Friday, May. 04, 1962
Meritorious Macalester
St. Paul's Macalester College is a Presbyterian-linked liberal arts school with 1,700 students, mostly from Minnesota. It has some pleasant distinctions: a 22-member bagpipe band in Macalester clan kilts, a 40-acre campus along swank Summit Avenue, where Novelist F. Scott Fitzgerald grew up. But none of this explains the school's greatest claim to fame. In number of National Merit Scholars, a status symbol among U.S. colleges, little Macalester is year after year among the top ten campuses in the nation.
Last week, as the National Merit Scholarship Corp. announced a record 1,050 winners, Macalester did it again. No fewer than 20 chose Macalester, which was outstripped only by nine other predictable choices such as Harvard, with 89 winners, Yale's 38, Princeton's 33 and Radcliffe's 38 (the female front runner). Trailing Macalester were Cornell (17), Michigan and Berkeley (16 each).

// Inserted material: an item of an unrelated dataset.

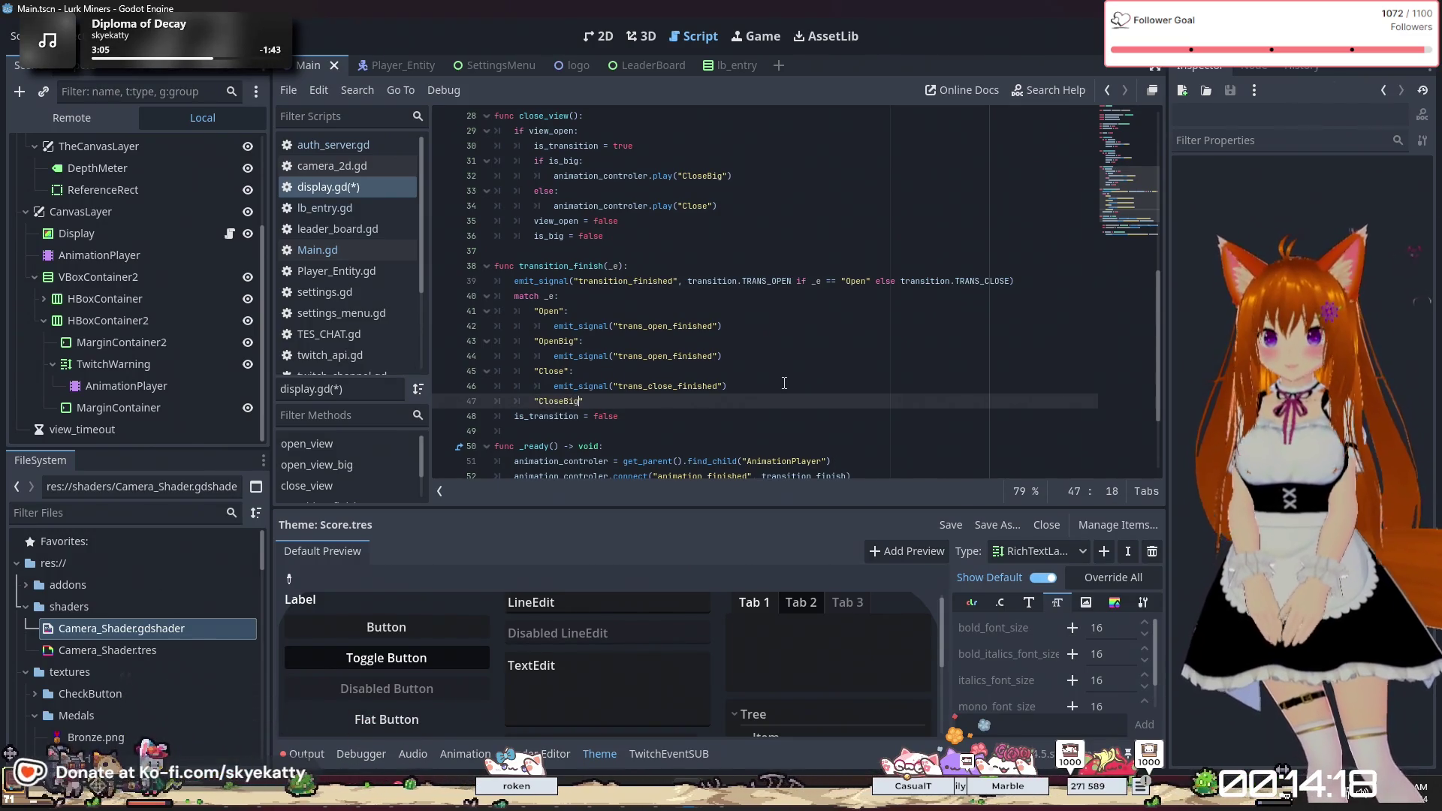
pyautogui.write('":')
pyautogui.press('Return')
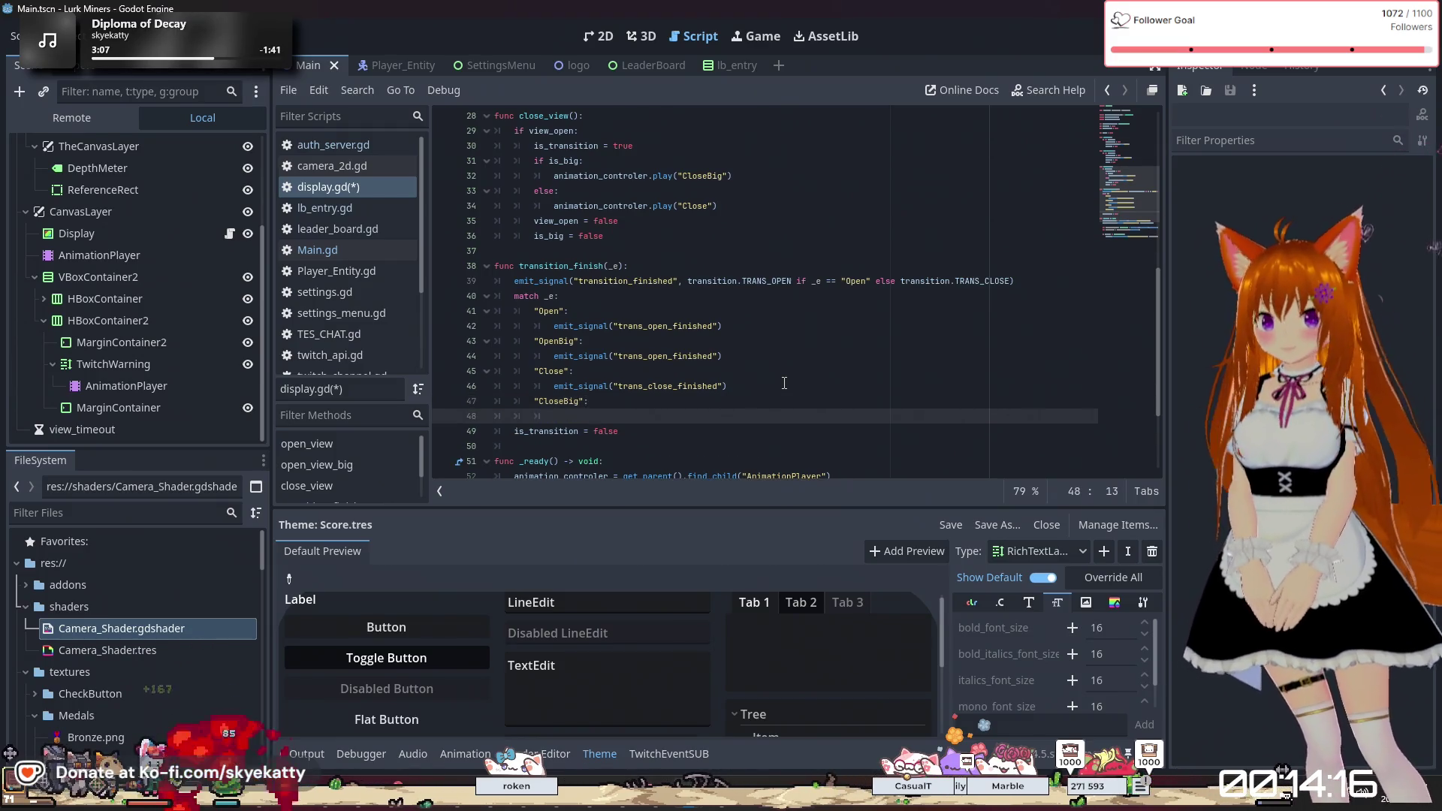
pyautogui.click(727, 386)
pyautogui.moveTo(727, 386); pyautogui.dragTo(553, 386)
pyautogui.press('ctrl+c')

Minnesota Mining. Macalester's Merits are explained by the mechanics of selecting 1,050 winners from the 10,000 finalists who satisfactorily pass N.M.S.'s series of tests. In the pool of available scholarships are 425 financed by the Ford Foundation. Winners of these scholarships are chosen by N.M.S. panels solely on a basis of grades and character. But in a second category are about 625 scholarships financed by 150 sponsoring organizations and individuals, many of which use their option of selecting winners not only by academic criteria, but also according to certain qualifications--typically, children of company employees.
Macalester's scholarships are in the second category. They are sponsored by the Reader's Digest Foundation, which picks its winners only from finalists who want to go to Macalester. In N.M.S.'s seven-year history, all of the Digest Foundation's 86 scholarships have been for Macalester. In some years, half of all winners in Minnesota have thus chosen Macalester. This year only one of Macalester's 20 winners is un-Digested--a Minnesota lad who crept in on an IBM scholarship.

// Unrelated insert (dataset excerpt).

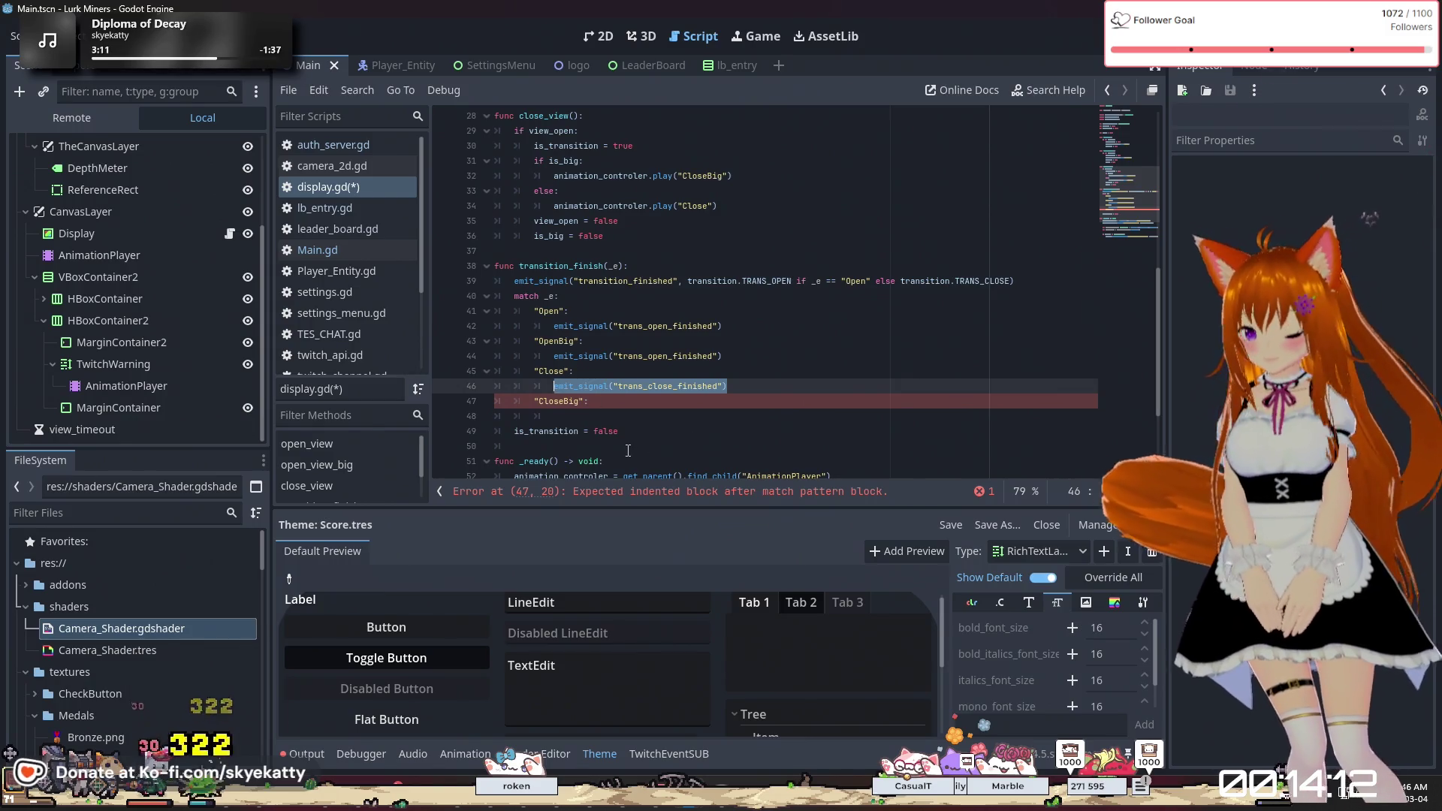
pyautogui.click(697, 416)
pyautogui.press('ctrl+v')
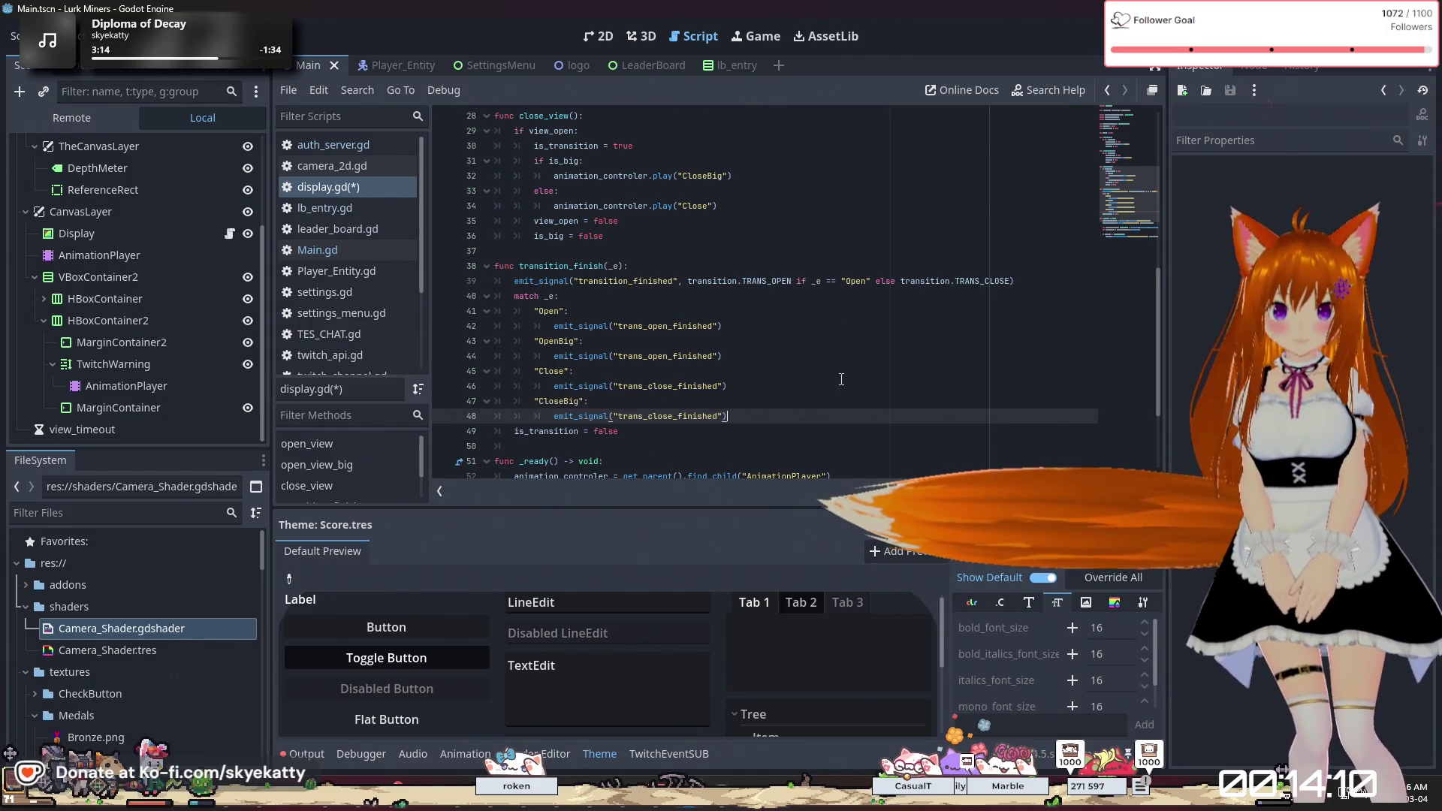
pyautogui.press('Return')
pyautogui.press('F5')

Unforgettable Character. All this is due to the beneficence of Macalester's Most Unforgettable Character, Reader's Digest Founder-Editor DeWitt Wallace. Wallace, 72, was born at tiny Macalester four years after it opened in 1885. His father, Dr. James Wallace, a Presbyterian preacher and a Greek scholar, was president for a dozen years, and saved the place from bankruptcy. Wallace graduated from neither Macalester nor the University of California, where he later put in a couple of years. But he has poured money into Macalester ever since he got rich selling homily grits.

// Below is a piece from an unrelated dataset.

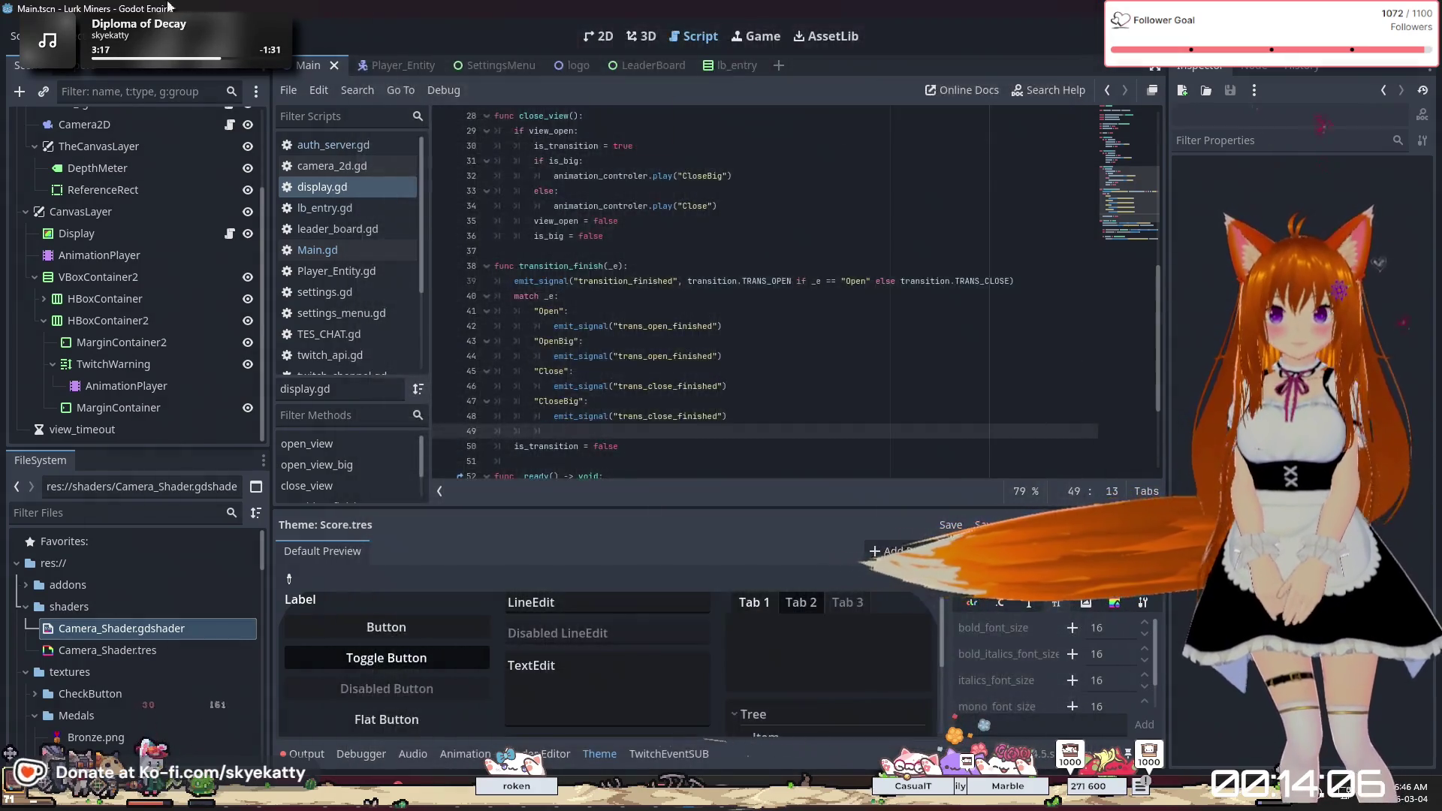
# Export the Windows Desktop build over Twitch Miners.exe, confirming the overwrite, then close Export
pyautogui.click(66, 36)
pyautogui.click(105, 136)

Wallace's scholarships, which cost as much as $1,500 a year per student, are only a fraction of his generosity to Macalester. Since 1958, he has given $1,000,000 a year for faculty salaries; he recently pledged $2,750,000 for a fine-arts and humanities center. No one is quite sure how many thousands more he has given.
But according to President Harvey Rice, Wallace has made it possible for Macalester "to become one of the leading liberal arts colleges in the nation."